People with type 1 diabetes must monitor their blood sugar levels frequently using devices that pierce the skin to extract a small quantity of blood.
"It's invasive. It's painful and it can be expensive," said Dr. Pietro Galassetti, a diabetes researcher at University of California, Irvine. "What we are trying to do here is to come up with something completely noninvasive."
Galassetti said he believes it may be possible to develop a breath analysis test to monitor blood sugar.

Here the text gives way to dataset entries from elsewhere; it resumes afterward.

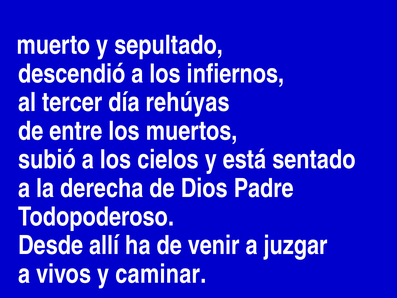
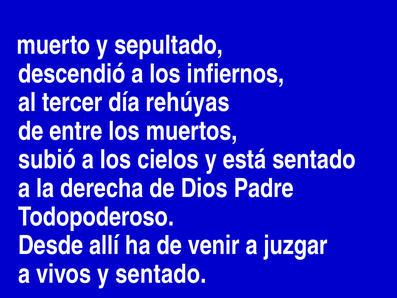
y caminar: caminar -> sentado
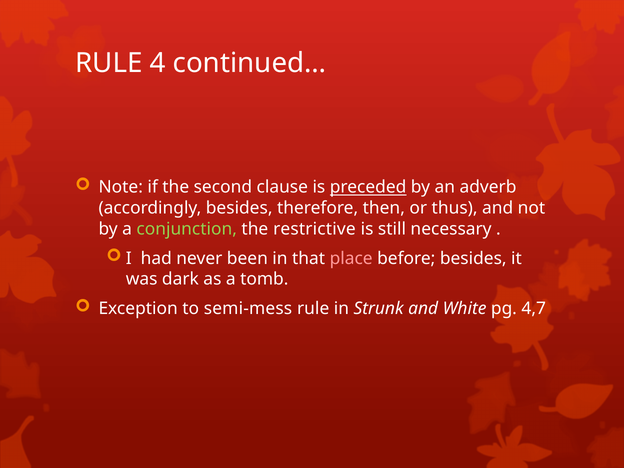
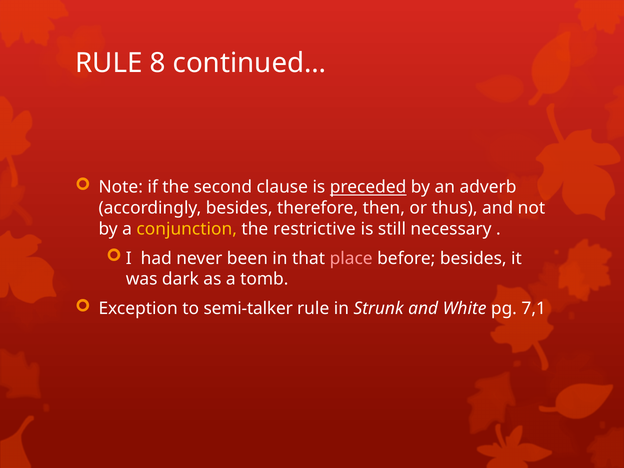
4: 4 -> 8
conjunction colour: light green -> yellow
semi-mess: semi-mess -> semi-talker
4,7: 4,7 -> 7,1
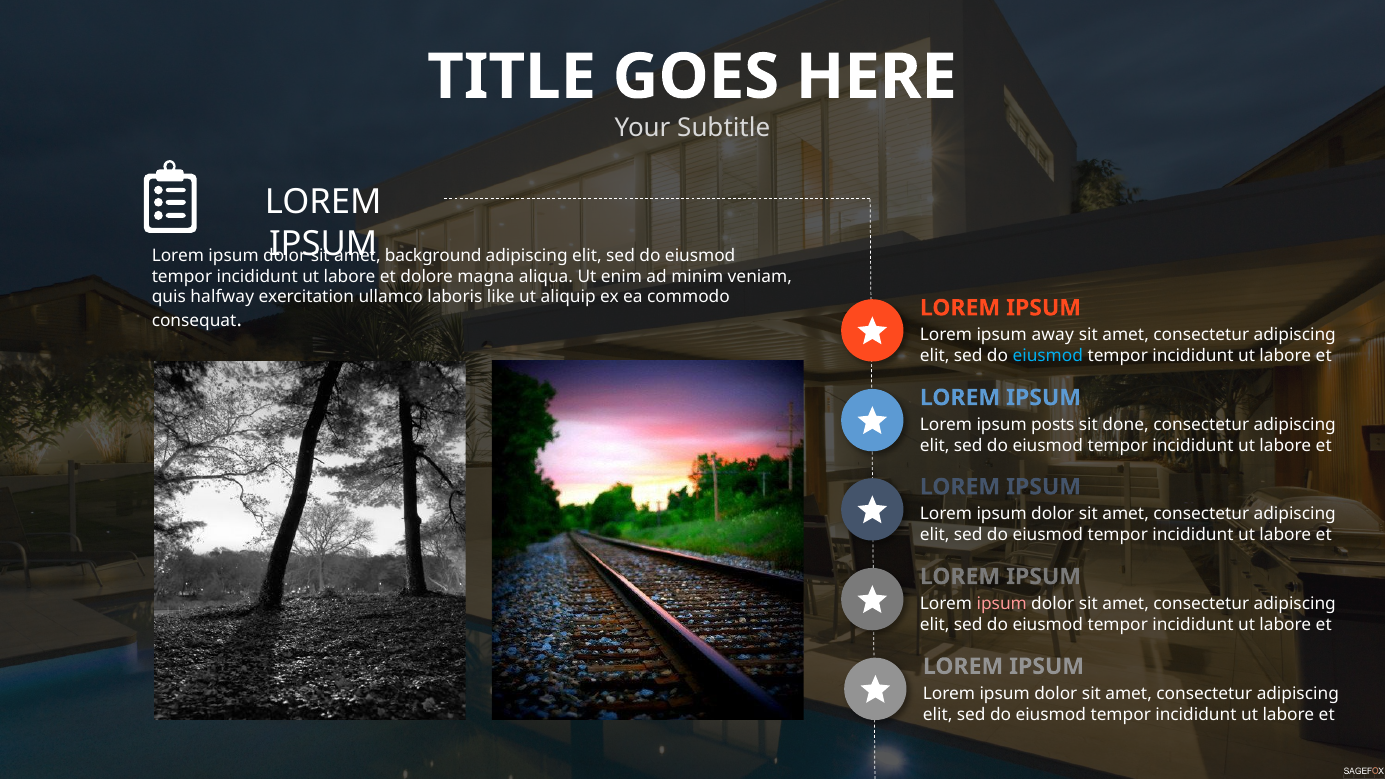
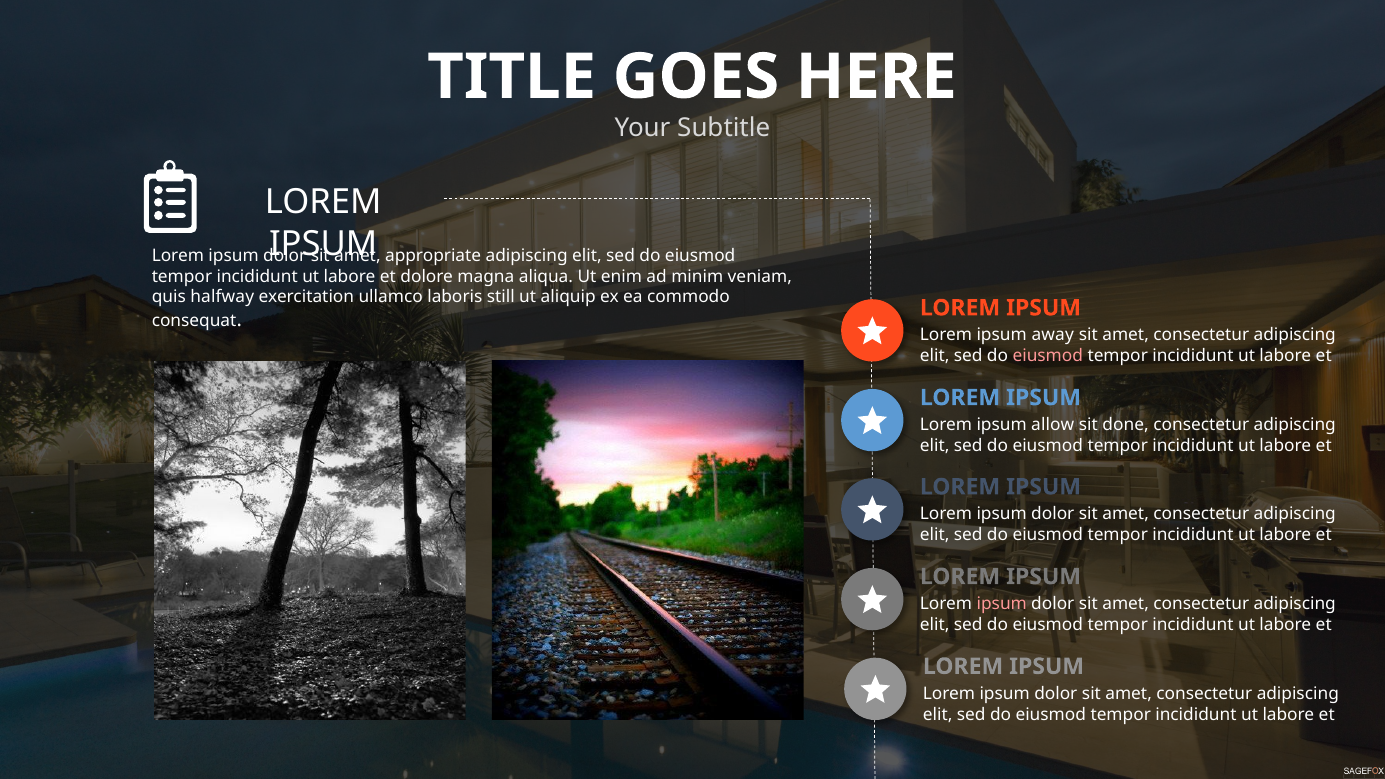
background: background -> appropriate
like: like -> still
eiusmod at (1048, 356) colour: light blue -> pink
posts: posts -> allow
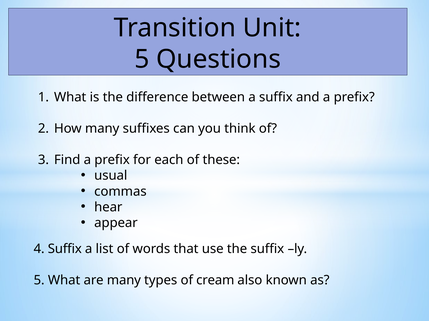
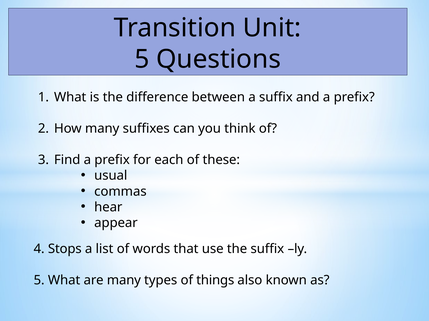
4 Suffix: Suffix -> Stops
cream: cream -> things
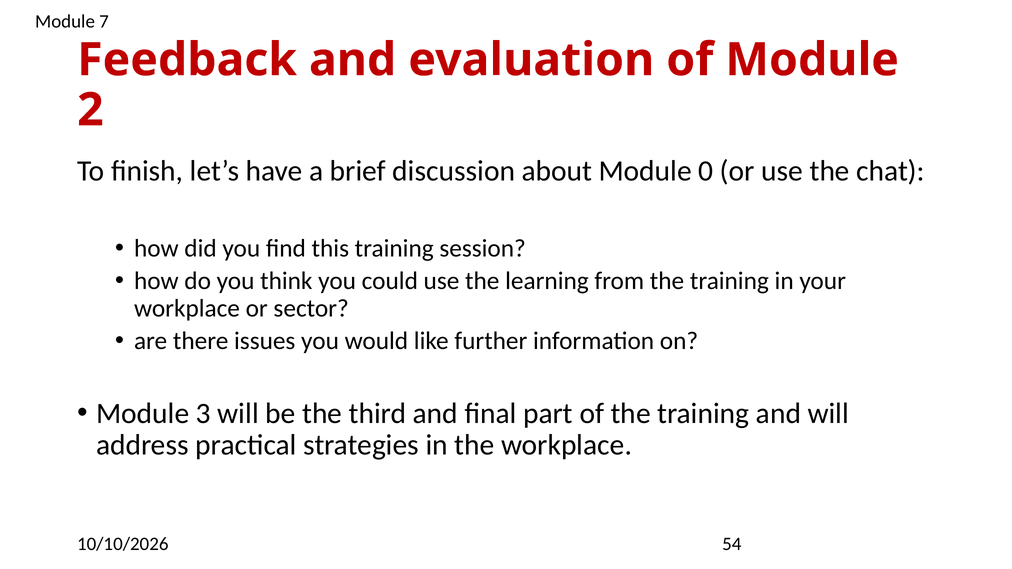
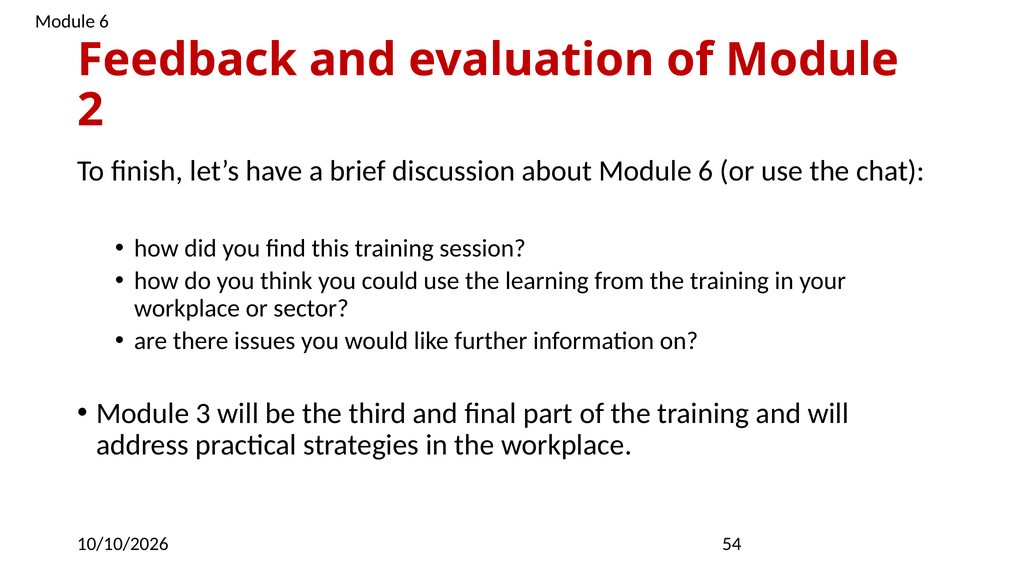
7 at (104, 21): 7 -> 6
about Module 0: 0 -> 6
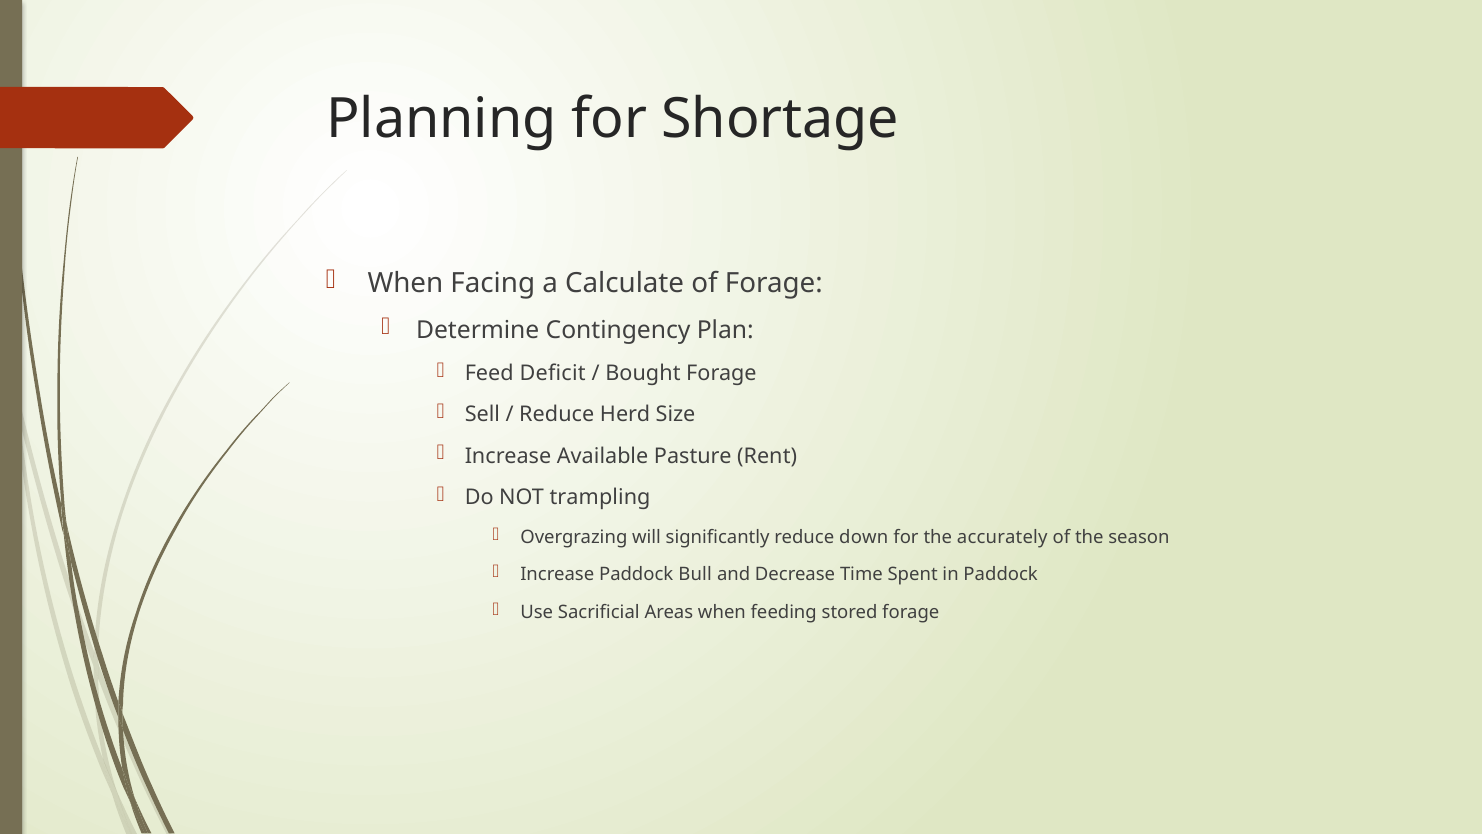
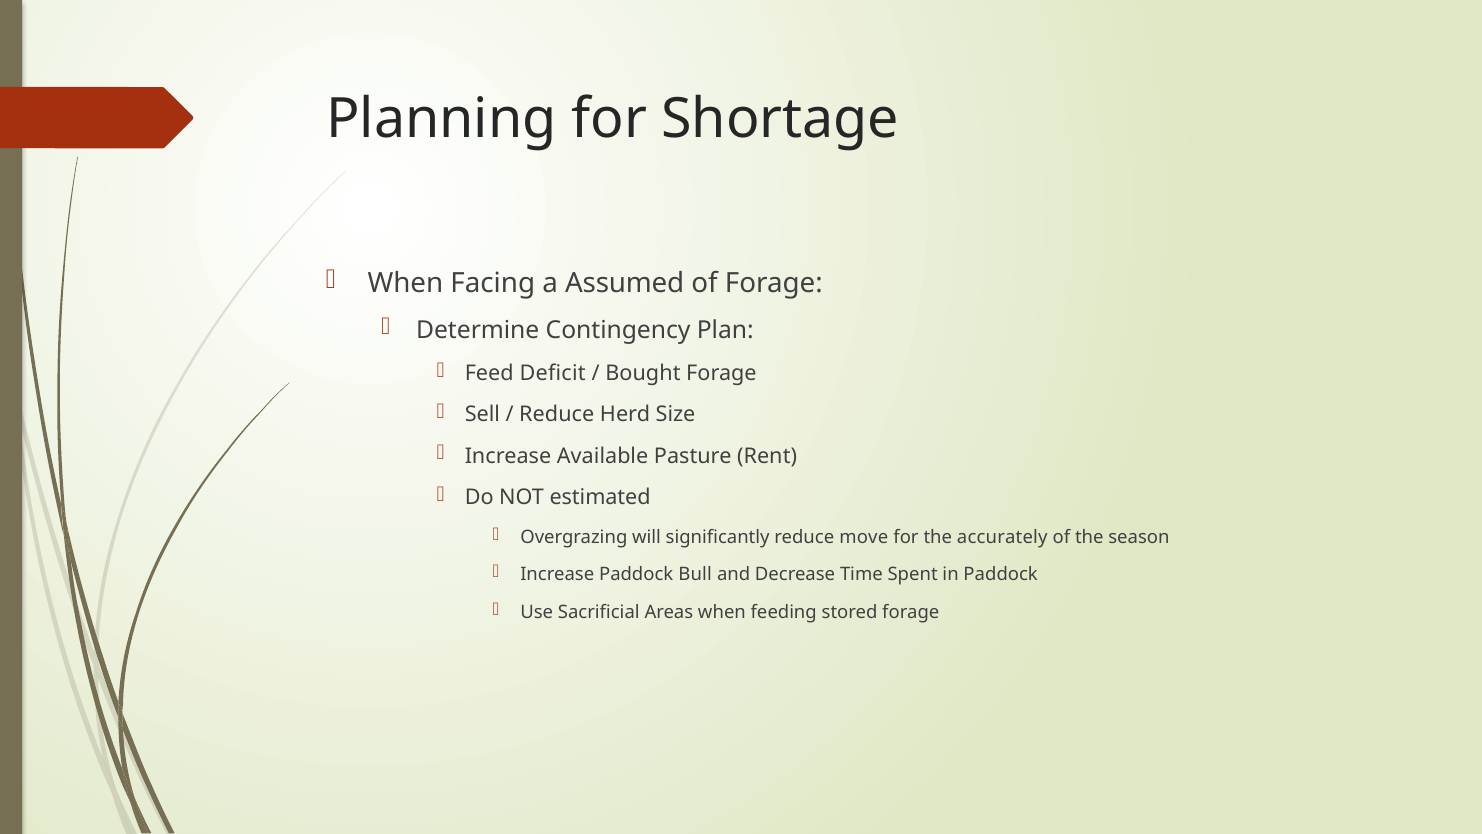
Calculate: Calculate -> Assumed
trampling: trampling -> estimated
down: down -> move
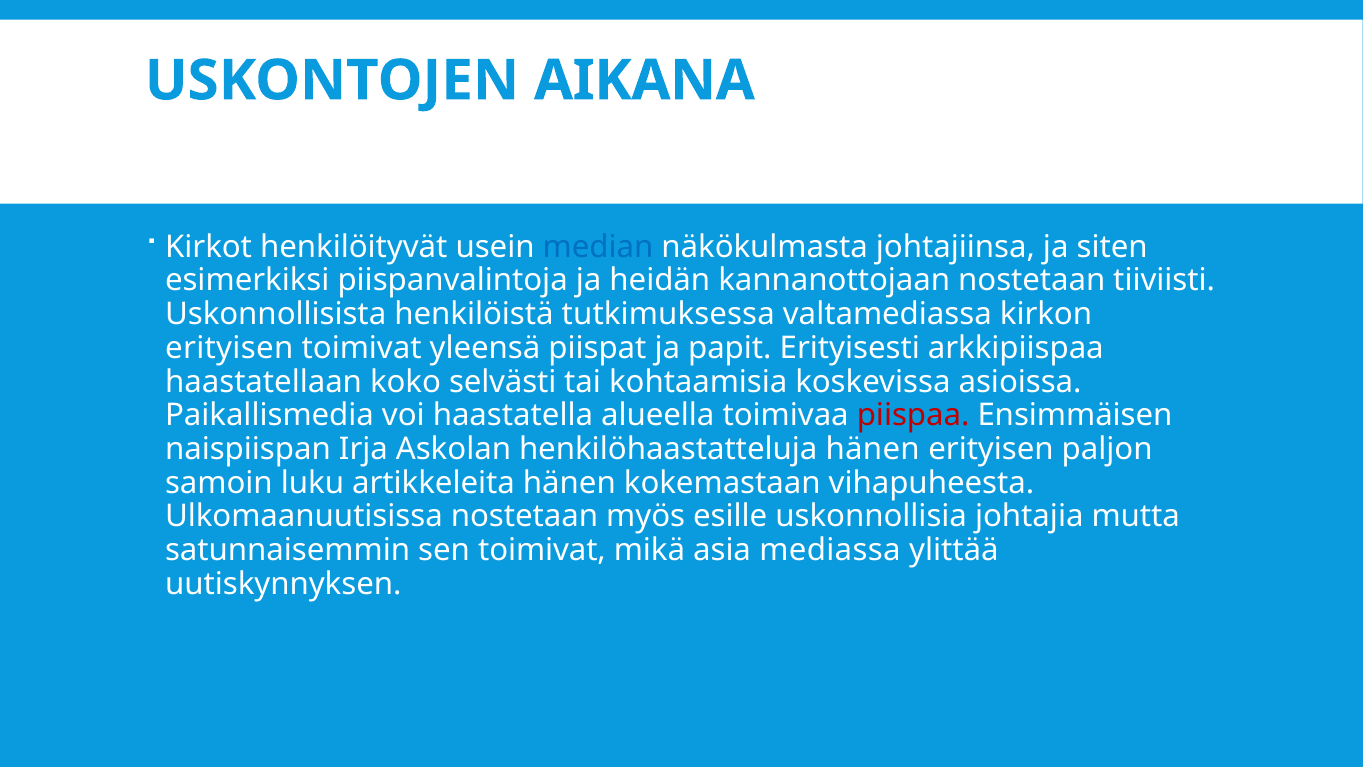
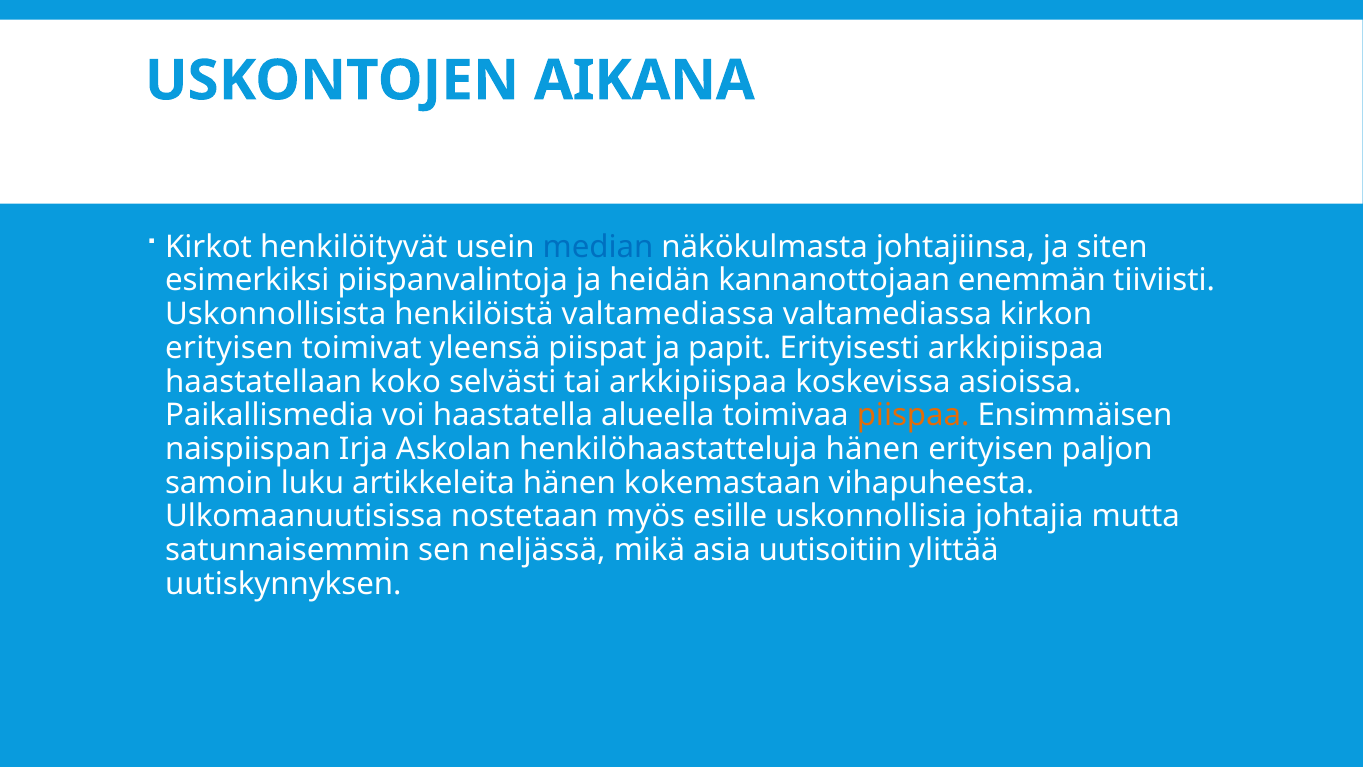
kannanottojaan nostetaan: nostetaan -> enemmän
henkilöistä tutkimuksessa: tutkimuksessa -> valtamediassa
tai kohtaamisia: kohtaamisia -> arkkipiispaa
piispaa colour: red -> orange
sen toimivat: toimivat -> neljässä
mediassa: mediassa -> uutisoitiin
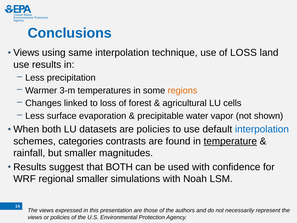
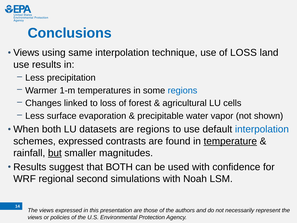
3-m: 3-m -> 1-m
regions at (182, 90) colour: orange -> blue
are policies: policies -> regions
schemes categories: categories -> expressed
but underline: none -> present
regional smaller: smaller -> second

He and colleagues tested the breath of 10 children with type 1 diabetes. They took air samples while blood sugar levels were high, and continued to take samples as blood sugar levels fell in response to insulin.
Chemists then examined these samples and found methyl nitrate was as much as 10 times higher than normal.
They cross-checked these gas readings with blood tests, which showed a correlation between high blood sugar and high levels of methyl nitrate.
"Not a silver bullet'
While a promising idea, Galassetti said more study is needed before the information is used to support a breath test.
"This is not a silver bullet," he said in a telephone interview. "The same correlation may not apply to all situations when the sugar is high."
The study was supported by the National Institutes of Health and the Juvenile Diabetes Foundation. It was published in the Proceedings of the National Academy of Sciences.
At least 194 million people worldwide have diabetes, and the World Health Organization expects that number to rise to more than 300 million by 2025. Most of these people have type 2 diabetes, which is linked to a poor diet and lack of exercise.
If blood sugar levels are too high, people with type 1 diabetes must inject insulin to bring them down these damaging glucose levels.